Yazılı Görev 1:
İncelenen metne göre Hammurabi Kanunları'nın bütünü hangi yazıyla yazılmıştır?
____ İncelenen Metin
Uzun yıllar ilk yasa koyucu Hammurabi sanılıyordu. Bugün artık biliyoruz ki Hammurabi’den 100 yıl kadar önce Ur şehrinde Ur-Nammu’nun Kanunları, daha sonra Daduşa zamanına ait Eşnunna ve nihayet İsin kralı Lipit-İştar’ın Kanunları vardı. Fakat bu kanunlar arasında Hammurabi Kanunları yine önemini korumaktadır. Çünkü, hem üç yüze yakın paragraf ile hepsinden daha ayrıntılıdır, hem de kendinden evvelki kanunlardan, özellikle ceza kanunu bakımından farklılıklar göstermektedir.
Her kral kanun uygulamak ister veya adaleti temin etmeye çalışır. Fakat ülkede geçerli olan kanunları yazılı olarak derlemek, ancak yukarıda adlarını andığımız krallar tarafından gerçekleştirilmiştir. Kendinden evvelki kanunları derleyen, onlar üzerinde değişiklik yapan veya yeni reformlar yapan kral ise Hammurabi’dir. Hammurabi Kanunları’nı inceleyen ve bu kanunları daha evvelki kanunlarla karşılaştıran araştırmacılar, bu kanunların teknik hukuk terimleri bakımından birbirine benzediğini işaret ederken, bu benzerliğin yalnız hukuk terimlerinin yıllarca devamlılığını göstermekle kalmadığını, aynı zamanda hukuk müesseselerinin de devamlılığına delil teşkil ettiğini iddia ederler.
Fakat acaba Hammurabi kendinden evvel var olan bu kanunlardan ne kadar faydalanmıştır? Buna şimdilik kesin bir cevap verilemiyor. Çünkü daha önceki gerek Eşnunna gerekse İsin (Sümerce yazılmıştır) kanunlarının tam metinleri ele geçmemiştir. Hammurabi’nin bizzat kaleme aldırdığı tarih kitabeleri yoktur. Tarih listeleri (Datenlisten) ve Hammurabi ile veziri ve valisi arasındaki alınıp verilen mektuplar başlıca kaynağımızdır. Bu mektuplar, Hammurabi’nin memleket işlerinin bütün teferruatı ile ne seviyede meşgul olduğunu göstermektedir.
Hammurabi kendisinden halkına öz baba gibi olan (la kima abim wâlidim ana nişe) diye bahseder. Yukarıda andığımız kaynak çeşitlerinden sonra, bu çağın medeniyet tarihini aydınlatmada en güvenilir kaynak kanunlardır. Bu kanunlar üç bölümden ibarettir:
- Giriş (Prologue)
- Kanunlar
- Sonuç (Epilogue)
Giriş ve Sonuç, arkaik edebi bir üslup ile yazılmıştır. Bu üslup, destan ve ilahilerin yazıldığı edebi bir diyalektin üslubudur. Kanun maddeleri ise, arkaizmden tamamen uzak, açık bir dille yazılmıştır. Eserin bütünü Eski Babil yazısı ile yazılmıştır.
________
____ Görev Girdileri
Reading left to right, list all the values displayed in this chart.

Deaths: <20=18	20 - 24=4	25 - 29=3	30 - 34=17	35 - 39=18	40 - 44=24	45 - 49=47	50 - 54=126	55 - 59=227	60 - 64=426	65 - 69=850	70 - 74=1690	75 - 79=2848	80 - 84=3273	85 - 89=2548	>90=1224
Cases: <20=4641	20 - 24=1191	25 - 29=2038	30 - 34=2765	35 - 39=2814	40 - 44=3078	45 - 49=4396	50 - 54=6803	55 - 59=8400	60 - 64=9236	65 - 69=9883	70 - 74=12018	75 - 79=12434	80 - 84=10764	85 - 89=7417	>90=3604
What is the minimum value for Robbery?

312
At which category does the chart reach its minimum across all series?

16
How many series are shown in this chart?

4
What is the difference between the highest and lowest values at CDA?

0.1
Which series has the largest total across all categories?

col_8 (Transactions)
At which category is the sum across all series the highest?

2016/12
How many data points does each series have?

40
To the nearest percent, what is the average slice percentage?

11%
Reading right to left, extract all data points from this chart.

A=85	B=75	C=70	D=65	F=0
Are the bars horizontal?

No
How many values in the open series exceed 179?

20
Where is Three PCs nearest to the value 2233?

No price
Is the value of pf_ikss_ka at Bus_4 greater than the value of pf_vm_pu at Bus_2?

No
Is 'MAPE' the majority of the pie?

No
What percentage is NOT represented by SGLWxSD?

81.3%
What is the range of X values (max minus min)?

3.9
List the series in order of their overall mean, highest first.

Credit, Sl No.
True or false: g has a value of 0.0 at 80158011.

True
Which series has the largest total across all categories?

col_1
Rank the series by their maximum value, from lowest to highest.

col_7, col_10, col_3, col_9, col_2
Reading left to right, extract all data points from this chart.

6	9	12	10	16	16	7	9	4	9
________
Yazılı Görev 2:
Girdilerin en başından "At which category is" ifadesinin geçtiği satıra kadar her şeyi, iki uç da dahil olmak üzere hiçbir değişiklik yapmadan yeniden yazın.

Yanıt Alanı 1:
Eski Babil yazısı ile yazılmıştır.

Yanıt Alanı 2:
Reading left to right, list all the values displayed in this chart.

Deaths: <20=18	20 - 24=4	25 - 29=3	30 - 34=17	35 - 39=18	40 - 44=24	45 - 49=47	50 - 54=126	55 - 59=227	60 - 64=426	65 - 69=850	70 - 74=1690	75 - 79=2848	80 - 84=3273	85 - 89=2548	>90=1224
Cases: <20=4641	20 - 24=1191	25 - 29=2038	30 - 34=2765	35 - 39=2814	40 - 44=3078	45 - 49=4396	50 - 54=6803	55 - 59=8400	60 - 64=9236	65 - 69=9883	70 - 74=12018	75 - 79=12434	80 - 84=10764	85 - 89=7417	>90=3604
What is the minimum value for Robbery?

312
At which category does the chart reach its minimum across all series?

16
How many series are shown in this chart?

4
What is the difference between the highest and lowest values at CDA?

0.1
Which series has the largest total across all categories?

col_8 (Transactions)
At which category is the sum across all series the highest?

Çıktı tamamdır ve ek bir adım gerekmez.